Neal Preston is a name that is synonymous with some of music’s greatest moments. For over four decades, he has captured images of the most celebrated figures in rock and roll. He has toured with Led Zeppelin, The Who, Queen, Fleetwood Mac, Bruce Springsteen, and countless others. His work spans album covers, magazines, newspapers, books, television shows, feature films, Broadway show programs, and billboards. Seen in exhibits everywhere from the Hard Rock Hotel and Casino in Las Vegas to the Smithsonian in Washington, D.C., over the years, Preston’s photographs have become just as iconic as his subjects.
The first time Neal Preston was on stage shooting, was at the Imperial Theatre on Broadway, in New York. His dad was the original stage manager for musical theater masterpieces such as “The King and I,” “Camelot,” “Fiddler on the Roof,” and “My Fair Lady.” Preston used to join him for Saturday matinees, which were then followed by meals at the famed, Horn & Hardart Automat, in Times Square.

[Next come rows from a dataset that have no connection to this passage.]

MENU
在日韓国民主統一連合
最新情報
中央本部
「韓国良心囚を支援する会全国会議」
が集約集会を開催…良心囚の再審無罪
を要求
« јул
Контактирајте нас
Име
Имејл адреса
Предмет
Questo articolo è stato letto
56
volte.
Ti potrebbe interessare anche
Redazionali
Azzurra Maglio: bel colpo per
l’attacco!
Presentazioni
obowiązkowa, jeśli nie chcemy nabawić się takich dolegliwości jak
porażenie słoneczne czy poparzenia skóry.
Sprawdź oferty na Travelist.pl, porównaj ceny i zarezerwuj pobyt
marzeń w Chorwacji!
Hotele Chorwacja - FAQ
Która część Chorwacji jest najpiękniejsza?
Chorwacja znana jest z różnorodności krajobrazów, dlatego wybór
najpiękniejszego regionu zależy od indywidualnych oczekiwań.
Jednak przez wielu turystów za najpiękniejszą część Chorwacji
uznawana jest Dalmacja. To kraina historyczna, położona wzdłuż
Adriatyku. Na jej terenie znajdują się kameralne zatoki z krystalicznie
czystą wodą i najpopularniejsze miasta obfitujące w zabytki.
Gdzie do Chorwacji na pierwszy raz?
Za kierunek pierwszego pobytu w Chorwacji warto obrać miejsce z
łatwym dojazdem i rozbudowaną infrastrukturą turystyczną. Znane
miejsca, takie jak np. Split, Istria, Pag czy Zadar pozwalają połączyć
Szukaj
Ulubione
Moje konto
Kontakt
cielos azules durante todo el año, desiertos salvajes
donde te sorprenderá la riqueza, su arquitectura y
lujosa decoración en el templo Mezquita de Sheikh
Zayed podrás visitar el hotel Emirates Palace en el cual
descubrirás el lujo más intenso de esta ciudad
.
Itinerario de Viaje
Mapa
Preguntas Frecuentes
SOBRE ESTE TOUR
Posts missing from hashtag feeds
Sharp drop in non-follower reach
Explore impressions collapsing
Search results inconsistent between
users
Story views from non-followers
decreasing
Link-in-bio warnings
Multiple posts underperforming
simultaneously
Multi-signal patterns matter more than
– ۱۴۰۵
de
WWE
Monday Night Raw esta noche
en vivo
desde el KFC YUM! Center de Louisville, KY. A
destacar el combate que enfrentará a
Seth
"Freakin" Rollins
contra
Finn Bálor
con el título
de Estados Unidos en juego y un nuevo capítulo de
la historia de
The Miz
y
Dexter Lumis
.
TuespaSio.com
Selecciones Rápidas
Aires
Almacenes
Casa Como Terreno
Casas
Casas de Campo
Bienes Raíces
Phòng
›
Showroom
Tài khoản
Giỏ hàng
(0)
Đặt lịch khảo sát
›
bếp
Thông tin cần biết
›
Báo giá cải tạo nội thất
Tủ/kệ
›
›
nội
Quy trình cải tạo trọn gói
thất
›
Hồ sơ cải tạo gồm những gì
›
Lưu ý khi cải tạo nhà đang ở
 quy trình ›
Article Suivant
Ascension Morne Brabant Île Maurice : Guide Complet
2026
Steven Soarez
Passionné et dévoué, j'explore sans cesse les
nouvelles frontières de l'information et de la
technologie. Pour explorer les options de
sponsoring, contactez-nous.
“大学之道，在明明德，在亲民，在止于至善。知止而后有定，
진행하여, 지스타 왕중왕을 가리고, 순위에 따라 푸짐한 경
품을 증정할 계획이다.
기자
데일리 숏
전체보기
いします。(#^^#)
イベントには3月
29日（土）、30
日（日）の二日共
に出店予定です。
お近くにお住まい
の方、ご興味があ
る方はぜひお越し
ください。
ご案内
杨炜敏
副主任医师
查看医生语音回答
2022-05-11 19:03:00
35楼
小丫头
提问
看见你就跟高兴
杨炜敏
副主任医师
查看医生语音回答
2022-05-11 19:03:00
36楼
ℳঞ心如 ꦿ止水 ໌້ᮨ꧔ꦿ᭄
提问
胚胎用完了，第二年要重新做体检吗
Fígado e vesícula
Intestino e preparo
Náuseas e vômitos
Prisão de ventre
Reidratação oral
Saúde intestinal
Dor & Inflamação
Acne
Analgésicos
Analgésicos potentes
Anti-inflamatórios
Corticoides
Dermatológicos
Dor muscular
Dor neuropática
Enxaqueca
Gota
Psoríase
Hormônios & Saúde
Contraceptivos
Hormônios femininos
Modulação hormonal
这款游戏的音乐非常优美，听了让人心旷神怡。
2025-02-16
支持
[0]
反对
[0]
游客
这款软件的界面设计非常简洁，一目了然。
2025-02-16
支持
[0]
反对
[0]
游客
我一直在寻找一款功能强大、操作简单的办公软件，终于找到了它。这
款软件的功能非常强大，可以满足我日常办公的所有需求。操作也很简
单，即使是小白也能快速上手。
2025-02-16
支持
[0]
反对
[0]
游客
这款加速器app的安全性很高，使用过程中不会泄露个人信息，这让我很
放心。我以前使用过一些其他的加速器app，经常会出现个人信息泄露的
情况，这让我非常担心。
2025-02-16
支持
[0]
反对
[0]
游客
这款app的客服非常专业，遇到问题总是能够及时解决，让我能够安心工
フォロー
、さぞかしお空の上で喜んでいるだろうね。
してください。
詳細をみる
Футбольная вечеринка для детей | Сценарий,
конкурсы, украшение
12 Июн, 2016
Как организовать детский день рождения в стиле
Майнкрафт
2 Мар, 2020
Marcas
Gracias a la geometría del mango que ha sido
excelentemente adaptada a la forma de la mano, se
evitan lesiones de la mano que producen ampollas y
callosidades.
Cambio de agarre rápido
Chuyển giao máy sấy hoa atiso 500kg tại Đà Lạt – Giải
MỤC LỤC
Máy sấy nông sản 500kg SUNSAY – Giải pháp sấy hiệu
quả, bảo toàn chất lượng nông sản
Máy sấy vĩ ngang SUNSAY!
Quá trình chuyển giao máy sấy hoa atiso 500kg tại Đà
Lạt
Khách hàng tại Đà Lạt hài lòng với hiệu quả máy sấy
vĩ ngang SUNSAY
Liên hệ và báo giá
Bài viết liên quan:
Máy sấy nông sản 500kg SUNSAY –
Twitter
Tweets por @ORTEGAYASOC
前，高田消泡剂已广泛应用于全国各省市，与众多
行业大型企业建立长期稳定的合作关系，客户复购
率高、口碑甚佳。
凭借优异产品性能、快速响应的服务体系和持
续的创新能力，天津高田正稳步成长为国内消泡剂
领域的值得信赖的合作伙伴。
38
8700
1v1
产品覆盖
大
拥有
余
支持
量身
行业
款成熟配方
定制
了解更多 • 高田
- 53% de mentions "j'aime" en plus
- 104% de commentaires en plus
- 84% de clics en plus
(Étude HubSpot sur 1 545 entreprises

It was one performance, in particular, of “Fiddler on the Roof,” when the understudy stepped in for the lead, that would be the game-changer for the legendary photographer. “I knew when all the laughs were going to come,” Preston recalled during a recent interview with AXS. “So, when he told a joke and made the audience laugh, I snuck one picture. That picture is in my book.” The photo is of actor Harry Goz. Goz loved it, and subsequently gave Preston a set of photography books. That moment marked the beginning of a series of events, which would lead him to become one of the greatest rock photographers in existence.